It's getting a little easier, but life is still hard going.
Yesterday I just did not want to be at work, though at the same time I acknowledged that I needed to be doing something, preferably with other people around, to stop my mind dwelling on my father's death. My colleagues had been told the news at the weekly staff meeting on Tuesday, thus making things very much easier for me, yet trying to be cheerful in my dealings with customers was still an incredible strain. One of the CDs I put on (a compilation claiming to be designed for relaxation) did not help either - the second movements from Beethoven's 7th (Beethoven being my father's favourite composer) and
When I am laid in earth (from Purcell's
Dido and Aeneas) had me crouching down behind the counter while I tried to regain my composture before deciding I had to go straight to the next track. Neither come under the definition of "relaxing" in my book: the first has a touch of a funeral march about it, while the second is a harrowing piece if ever there was one.

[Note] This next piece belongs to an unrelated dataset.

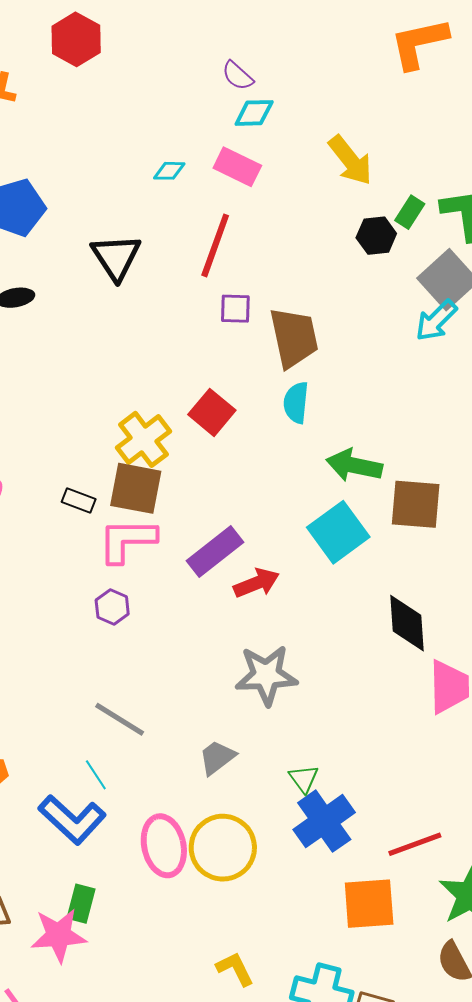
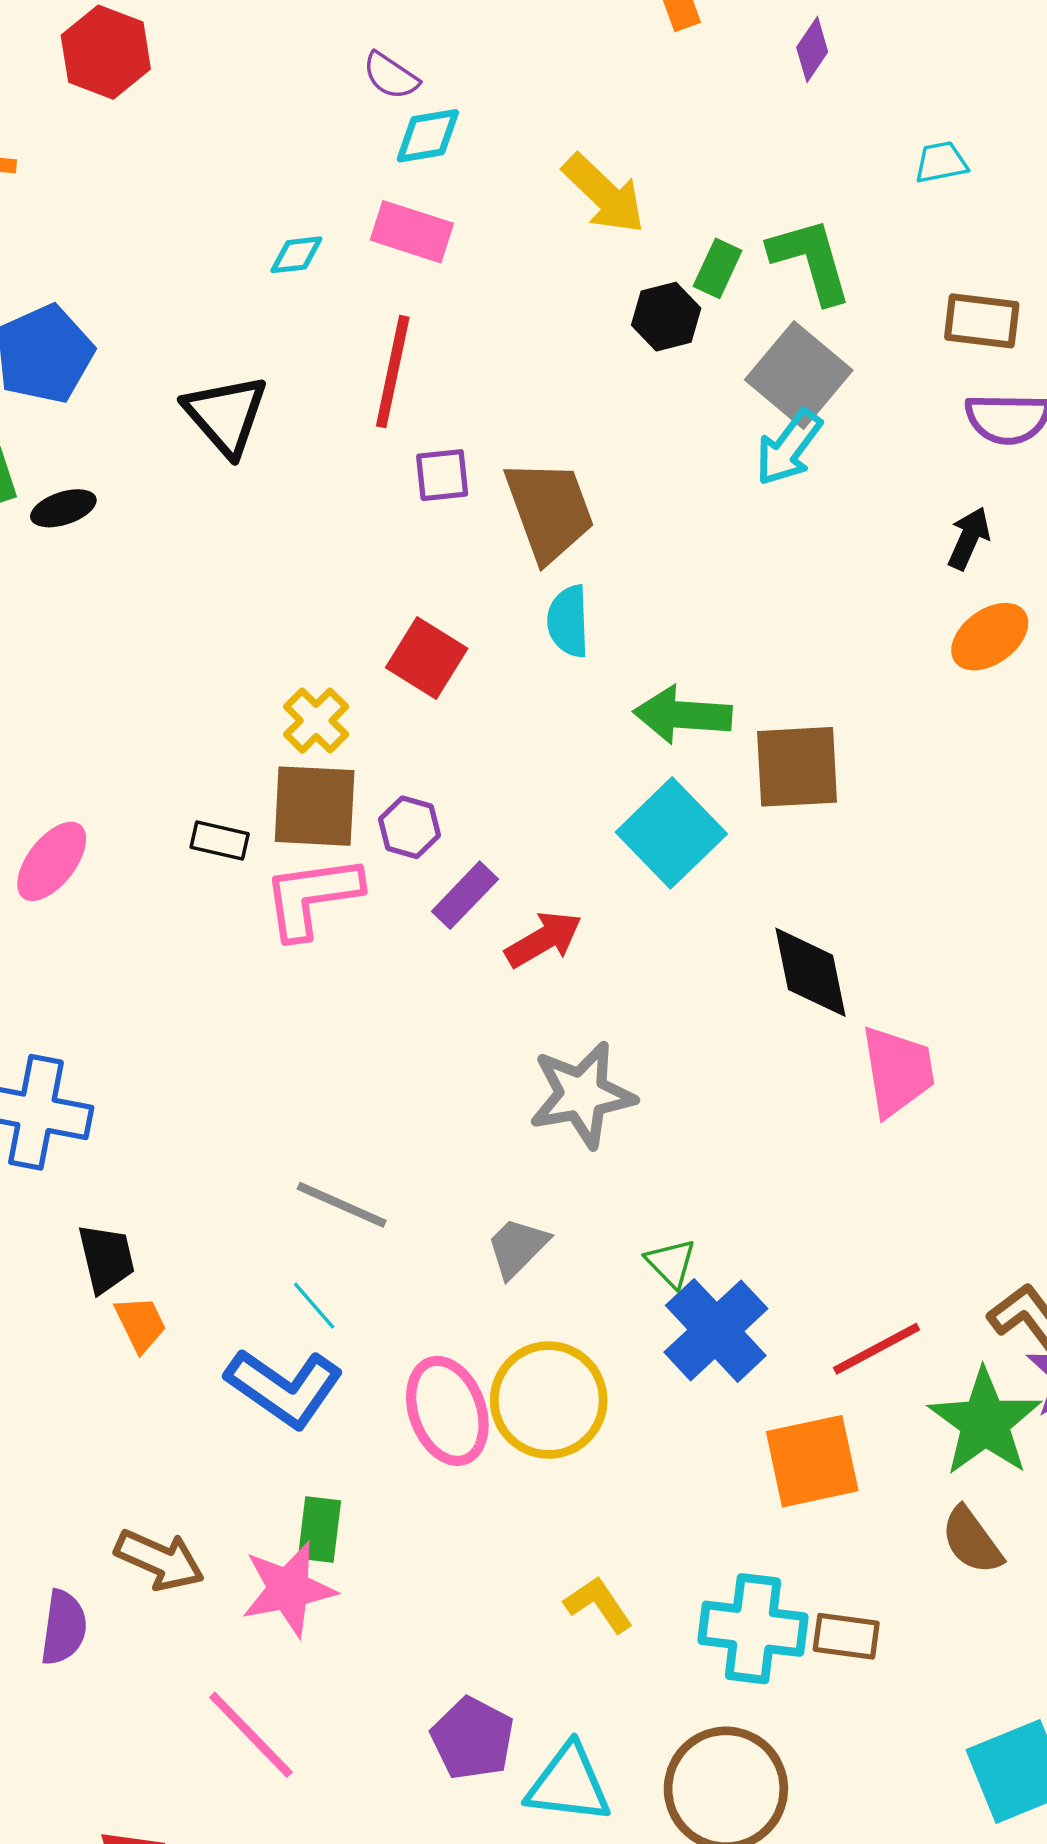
yellow cross: (143, 439) -> (316, 721), size x0.7
purple rectangle: (215, 551) -> (465, 895), size x0.7
purple hexagon: (112, 607) -> (409, 827), moved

Today was a slight improvement, despite being caught off-guard on many occasions by minor incidents which brought my father to mind. In due course I decided to confront my feelings in a more constructive way by drawing a list of his favourite pieces of music, with the intention of celebrating his memory one evening by playing them all at home. (It had been my intention to do this tomorrow in the company of my friend Don, but in all honesty it's far too soon, the funeral hasn't even taken place.)
I'll need to check with my mother that I've not left anything crucial out, but here, for what it's worth, is the list to date:
- Beethoven's
Triple concerto, probably his favourite piece of music;
- Glinka's
Grand sextet for piano and strings, rather less known but nonetheless another keen favourite;
- some piano duets by Schubert, preferably played by Paul Badura-Skoda and Jörg Demus; and
- Mussorgsky's
Pictures at an exhibition (in Ravel's orchestration), the main item in the first big concert I remember my parents taking my brother and me to.
I'm away from Monday afternoon to Sunday evening - my flights are now booked - and in the meantime, I'm making sure I have something to do every evening, to save me being left alone with my thoughts. Yesterday I was out with Paul and Rob, tonight I had choir rehearsal (an odd affair, as everyone knew of Father's illness, which was mentioned in Sunday's prayers, but not of his death); tomorrow I'm off to see
The corpse bride - it's likely to be a bit macabre, but I adore Tim Burton - and on Saturday my neighbours and I are having a quiet get-together. On Sunday and Monday I have Luke's company to look forward to. Dear friend that he is, he's cleared his diary (unprompted) for those two days to visit me.
I have some truly wonderful friends.